Spot and derivatives markets (Variety of instruments)
The seamless integration of spot and derivatives markets within the digital asset space presents a considerable advantage for active managers. With substantial liquidity in both markets, they can implement sophisticated trading strategies and manage risk more effectively.
For instance, as of August 8 2024, Bitcoin (BTC) boasts a daily spot trading volume of $40.44 billion and an open interest in futures of $27.75 billion. Additionally, derivatives such as futures, options, and perpetual contracts enable managers to hedge positions, leverage trades, and employ complex strategies that can amplify returns.

Overall, the benefits for active managers include:
- Hedging and risk management: Derivatives offer a powerful tool for hedging against unfavorable price movements, enabling more efficient risk management. For instance, a manager holding a substantial amount of Bitcoin in the spot market can use Bitcoin futures contracts to safeguard against potential price drops, thereby enhancing risk control.
- Access to leverage: Managers can use derivatives to leverage their positions, amplifying potential returns while maintaining control over risk exposure. For instance, by employing options, a manager can gain exposure to an underlying asset with only a fraction of the capital needed for a direct spot purchase, thereby enabling more capital-efficient investment strategies.
- Strategic flexibility: By integrating spot and derivatives markets, managers can implement sophisticated strategies designed to capitalize on diverse market conditions. For instance, they may engage in volatility selling, where options are sold to generate income from market volatility, regardless of price direction. Additionally, managers can leverage favorable funding rates in perpetual futures markets to enhance yield generation. Basis trading, another strategy, involves taking offsetting positions in spot and futures markets to profit from price differentials, enabling returns that are independent of market movements.
Exploiting market inefficiencies
Digital asset markets, being relatively nascent, are less efficient compared to traditional financial markets. These inefficiencies arise from various factors, including regulatory differences, market segmentation, and varying levels of market maturity. For example:
- Pricing anomalies: Phenomena like the "Kimchi premium," where cryptocurrency prices in South Korea trade at a premium compared to other markets, create arbitrage opportunities. Managers can exploit these by buying assets in one market and selling them in another at a higher price.
- Exploiting mispricings: Active managers can identify and capitalize on mispricings caused by market inefficiencies, using strategies such as statistical arbitrage and mean reversion.
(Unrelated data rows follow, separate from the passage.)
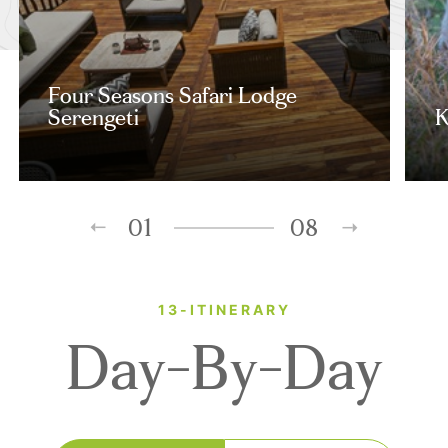
Four Seasons Safari Lodge
Serengeti
K
01
08
13-ITINERARY
Day-By-Day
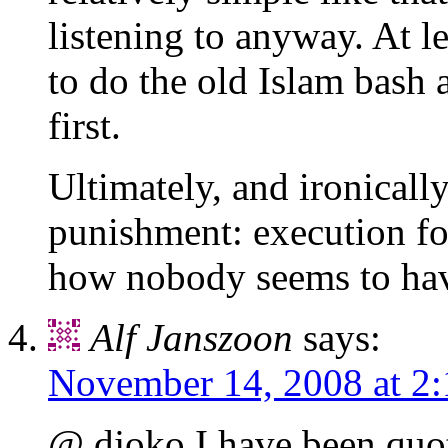
listening to anyway. At l
to do the old Islam bash a
first.
Ultimately, and ironicall
punishment: execution for
how nobody seems to have
Alf Janszoon
says:
November 14, 2008 at 2
@ djoko I have been quoti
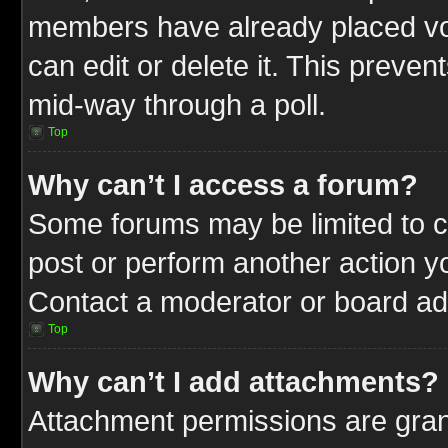
members have already placed vot
can edit or delete it. This preve
mid-way through a poll.
Top
Why can’t I access a forum?
Some forums may be limited to ce
post or perform another action 
Contact a moderator or board adm
Top
Why can’t I add attachments?
Attachment permissions are gran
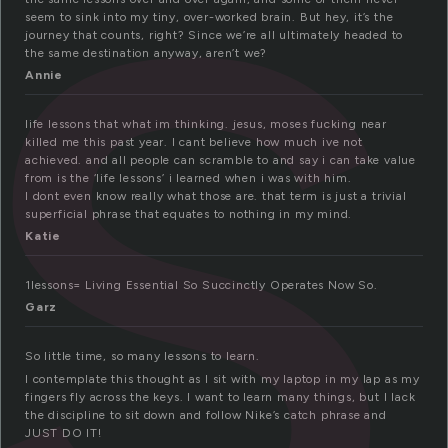
e
seem to sink into my tiny, over-worked brain. But hey, it’s the
journey that counts, right? Since we’re all ultimately headed to
the same destination anyway, aren’t we?
Annie
life lessons that what im thinking. jesus, moses fucking near
killed me this past year. I cant believe how much ive not
achieved. and all people can scramble to and say i can take value
from is the ‘life lessons’ i learned when i was with him.
I dont even know really what those are. that term is just a trivial
superficial phrase that equates to nothing in my mind.
Katie
1lessons= Living Essential So Succinctly Operates Now So.
Garz
So little time, so many lessons to learn.
I contemplate this thought as I sit with my laptop in my lap as my
fingers fly across the keys. I want to learn many things, but I lack
the discipline to sit down and follow Nike’s catch phrase and
JUST DO IT!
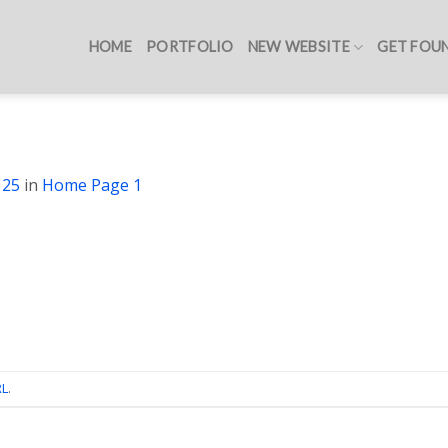
HOME
PORTFOLIO
NEW WEBSITE
GET FOU
125
in
Home Page 1
RL
.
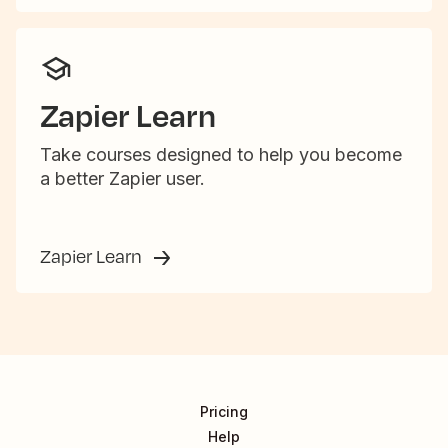
Zapier Learn
Take courses designed to help you become
a better Zapier user.
Zapier Learn
Pricing
Help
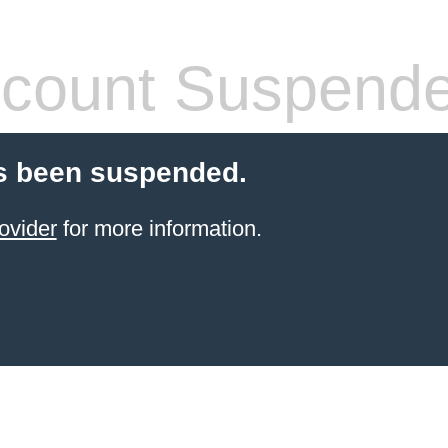
count Suspend
s been suspended.
ovider
for more information.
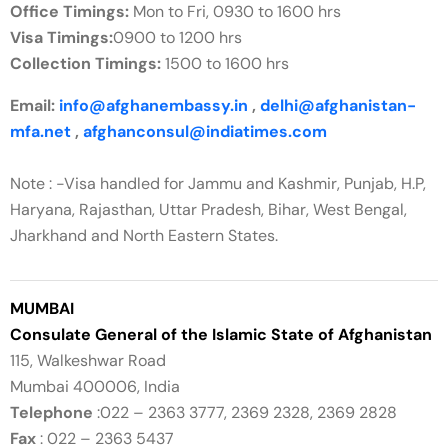
Office Timings:
Mon to Fri, 0930 to 1600 hrs
Visa Timings:
0900 to 1200 hrs
Collection Timings:
1500 to 1600 hrs
Email:
info@afghanembassy.in
,
delhi@afghanistan-
mfa.net
,
afghanconsul@indiatimes.com
Note : -Visa handled for Jammu and Kashmir, Punjab, H.P,
Haryana, Rajasthan, Uttar Pradesh, Bihar, West Bengal,
Jharkhand and North Eastern States.
MUMBAI
Consulate General of the Islamic State of Afghanistan
115, Walkeshwar Road
Mumbai 400006, India
Telephone
:022 – 2363 3777, 2369 2328, 2369 2828
Fax
: 022 – 2363 5437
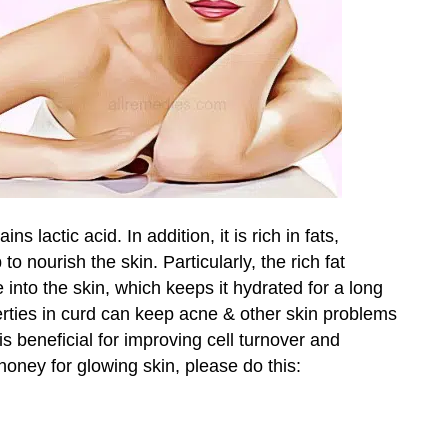
ns lactic acid. In addition, it is rich in fats,
o nourish the skin. Particularly, the rich fat
e into the skin, which keeps it hydrated for a long
perties in curd can keep acne & other skin problems
s beneficial for improving cell turnover and
honey for glowing skin, please do this:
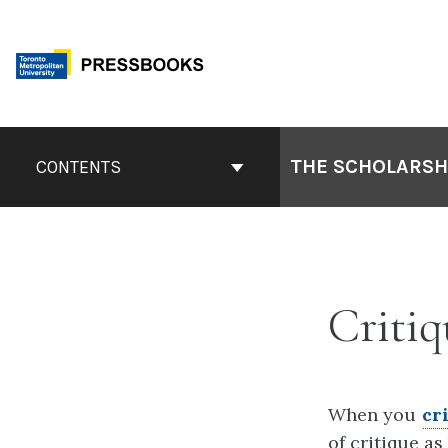
Skip
to
content
Book
Contents
THE SCHOLARSHI
CONTENTS
Navigation
Critiq
When you
cr
of critique a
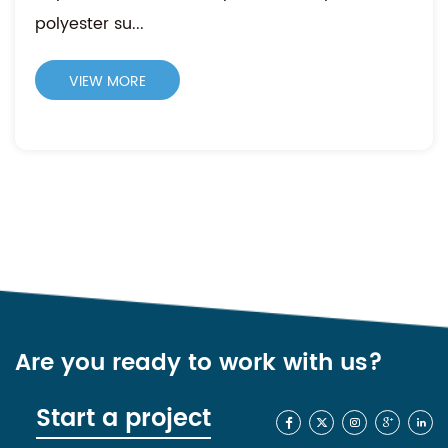
polyester su...
VIEW MORE
Are you ready to work with us?
Start a project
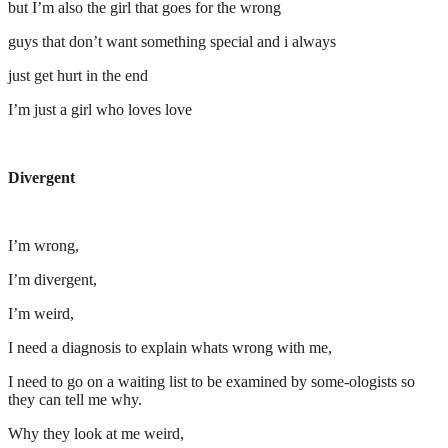
but I’m also the girl that goes for the wrong
guys that don’t want something special and i always
just get hurt in the end
I’m just a girl who loves love
Divergent
I’m wrong,
I’m divergent,
I’m weird,
I need a diagnosis to explain whats wrong with me,
I need to go on a waiting list to be examined by some-ologists so
they can tell me why.
Why they look at me weird,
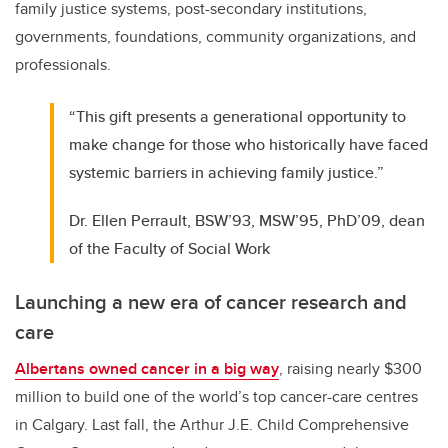
family justice systems, post-secondary institutions,
governments, foundations, community organizations, and
professionals.
“This gift presents a generational opportunity to
make change for those who historically have faced
systemic barriers in achieving family justice.”
Dr. Ellen Perrault, BSW’93, MSW’95, PhD’09, dean
of the Faculty of Social Work
Launching a new era of cancer research and
care
Albertans owned cancer in a big way
, raising nearly $300
million to build one of the world’s top cancer-care centres
in Calgary. Last fall, the Arthur J.E. Child Comprehensive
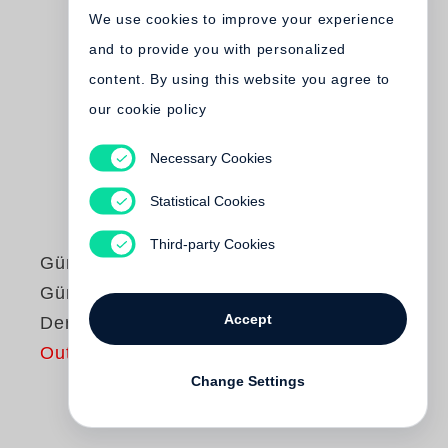
We use cookies to improve your experience
and to provide you with personalized
content. By using this website you agree to
our cookie policy
Necessary Cookies
Statistical Cookies
Third-party Cookies
Günter Grass
Günter Grass liest
Accept
Der Butt
Out of print
Change Settings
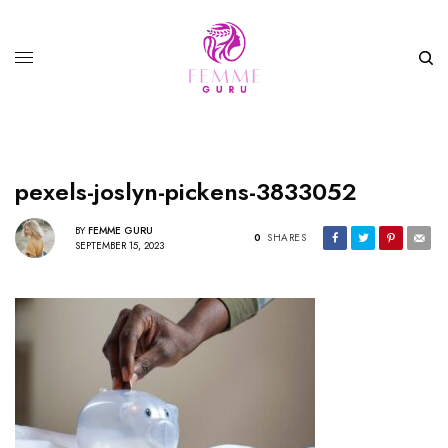
pexels-joslyn-pickens-3833052
BY
FEMME GURU
0
SHARES
SEPTEMBER 15, 2023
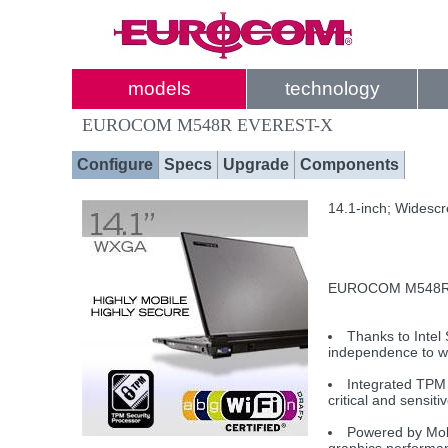
models
technology
EUROCOM M548R EVEREST-X
Configure
Specs
Upgrade
Components
14.1-inch; Widesc
EUROCOM M548R EV
Thanks to Intel
independence to w
Integrated TPM 
critical and sensiti
Powered by Mobi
The unique aspects of the digital asset market structure create an exceptionally conducive environment for active management. Continuous trading hours and diverse venues provide the flexibility to react quickly to market changes, ensuring timely execution of trades. The availability of both spot and derivatives markets supports a wide range of sophisticated trading strategies, from hedging to leveraging positions. Market inefficiencies and pricing anomalies offer numerous opportunities for generating alpha, making active management particularly effective in the digital asset space. Furthermore, the ability to hedge and manage risk through derivatives, along with exploiting uncorrelated performance, enhances portfolio resilience and stability.